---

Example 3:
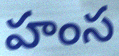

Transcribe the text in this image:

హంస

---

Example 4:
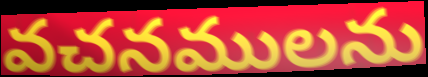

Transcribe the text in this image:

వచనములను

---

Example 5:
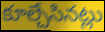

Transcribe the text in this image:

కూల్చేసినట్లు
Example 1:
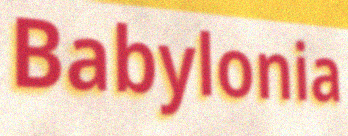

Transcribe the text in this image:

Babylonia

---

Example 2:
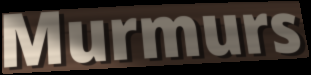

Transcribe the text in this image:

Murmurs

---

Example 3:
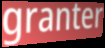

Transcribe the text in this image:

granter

* * *

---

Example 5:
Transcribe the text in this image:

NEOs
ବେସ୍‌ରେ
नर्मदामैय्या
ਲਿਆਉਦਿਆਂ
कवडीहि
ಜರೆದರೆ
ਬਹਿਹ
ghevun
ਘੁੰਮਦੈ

◆ **PROBLEM**
One number is the full answer: how many lines of the records include the string "Example".

◆ **PROBLEM SOLUTION**
7